Return to site

Underspecification in Machine Learning

Thoughts from the trenches.

Note: this blog post is an expanded version of my recent Twitter thread.

 

A paper was posted to arXiv this November that gives name to a phenomenon that I've had plenty of experience with, but never had a word for. From the abstract: "An ML pipeline is underspecified when it can return many predictors with equivalently strong held-out performance in the training domain. Underspecification is common in modern ML pipelines, such as those based on deep learning. Predictors returned by underspecified pipelines are often treated as equivalent based on their training domain performance, but we show here that such predictors can behave very differently in deployment domains. This ambiguity can lead to instability and poor model behavior in practice, and is a distinct failure mode from previously identified issues arising from structural mismatch between training and deployment domains."

The last time I ran into underspecification was while working on the Semantic Scholar search engine (a feature-based LightGBM LambdaMART model, trained on user search/result/click data). It occurred in two different ways.

 

First, I observed that some perfectly sensible features that were key to good held-out NDCG ranking performance would also be responsible for poor qualitative performance. The solutions were:

  • restrict the model to learn monotone constraints, which were chosen to match human intuition about how the score for a (query, result) should change if a single feature was increased or decreased, and
  • pare down and refine the feature space to give the model fewer ways to go wonky.

The second way I observed underspecification was that multiple different hyperparameter sets with equivalent held-out NDCG behaved in unpredictably different ways when actually deployed. Many were bad. The solution was to carefully construct a custom validation test suite that assessed models for correct behavior instead of NDCG. What is "correct behavior"? It's what my collaborators and I believe that users of a scholarly academic search engine expect it to do when they issue a search, and was constructed by hand. It looked more like a giant unit test, except it wasn't pass/fail but had a 0-to-1 score over which one could argmax. As a simplified example, if a user searched for "Daphne Koller 2014 ICML", the top resulting papers should be by Daphne Koller and published in ICML in 2014.

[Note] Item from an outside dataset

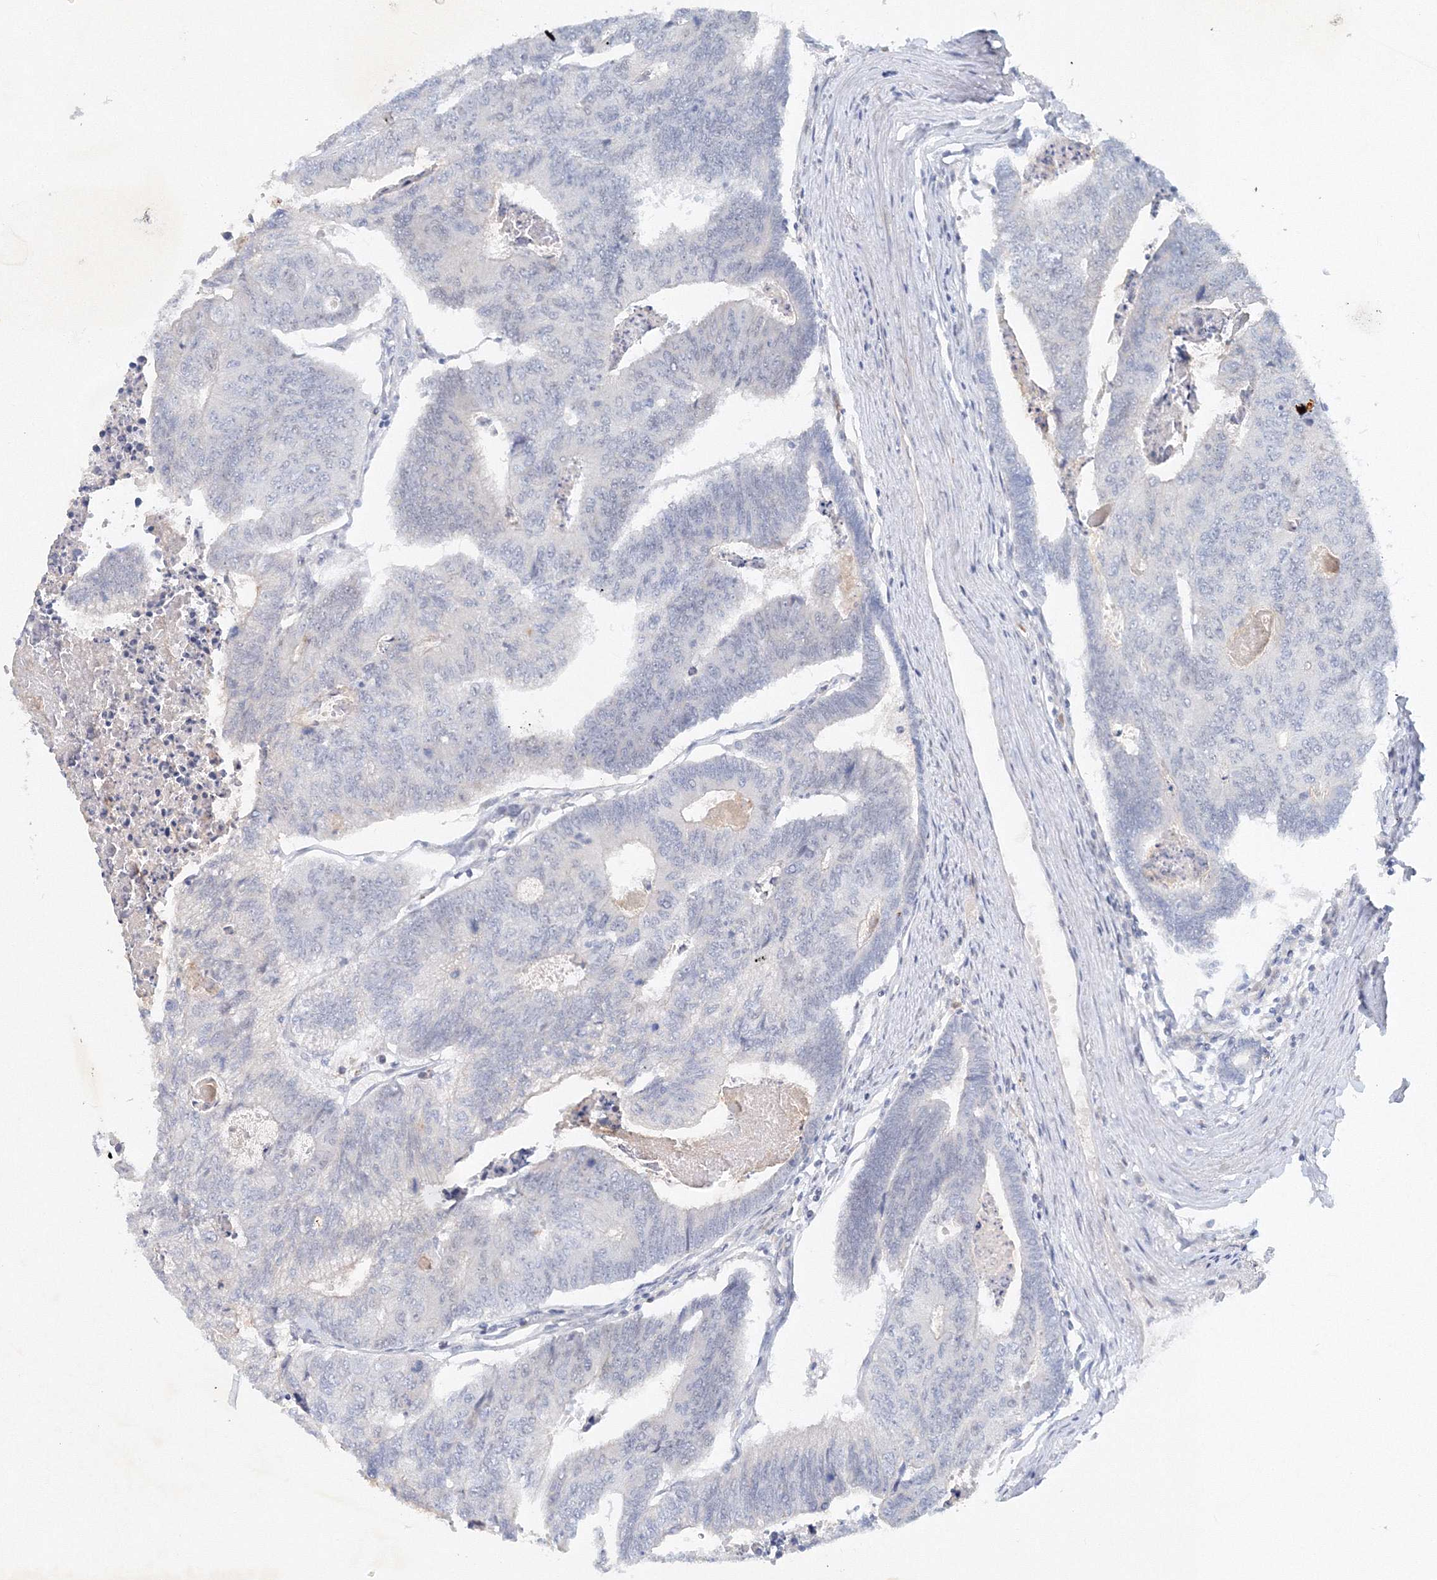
{"staining": {"intensity": "negative", "quantity": "none", "location": "none"}, "tissue": "colorectal cancer", "cell_type": "Tumor cells", "image_type": "cancer", "snomed": [{"axis": "morphology", "description": "Adenocarcinoma, NOS"}, {"axis": "topography", "description": "Colon"}], "caption": "Histopathology image shows no significant protein expression in tumor cells of colorectal adenocarcinoma.", "gene": "SH3BP5", "patient": {"sex": "female", "age": 67}}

On reflection, this solution made for a bizarre situation from the perspective of accepted machine learning practices. The training data was ordinary: queries, results, clicks from real users. But the validation set was non-IID on purpose: real queries, constructed results, idealized clicks. This only makes sense if you recall that our in-domain training data was genuinely not like the test data. The solution worked: choosing the hyperparameters that gave the best performance on this set of model-behavior unit tests yielded better behaving models consistently.

I am now working with collaborators at AI2 on overhauling the author disambiguation algorithm (a stubbornly hard problem), and seeing underspecification again. One solution I'd like to highlight is data augmentation. Given that there are many models that do equally well on in-domain training data, it makes sense that adding carefully-designed augmented data would narrow this equivalent model space.

 

But how do we choose the form of the augmented data? Slow, painful error analysis. For example, if the model seems bad at clustering when affiliations are missing, then we copy out some rows from our real training data, overwrite the affiliation features with NaNs, and append the new data back to the training set. But that catches just a single aspect of out-of-domain model failure. To catch multiple aspects, one has to embark on the slow cycle of (a) fit model, (b) manually examine results, (c) try to understand which errors can be attributed to underspecification, (d) add augmented data that tilts the model away from this type of error.

There is a common thread between validation-set construction and data augmentation: they both require a deep and laborious understanding of (a) the problem space and (b) what a good desired solution looks like. All of the solutions to underspecification that I've had a hand in need a person willing to squint at model outputs to realistic test inputs for weeks or even months. But hey, that's the work, and I happen to think it's fun.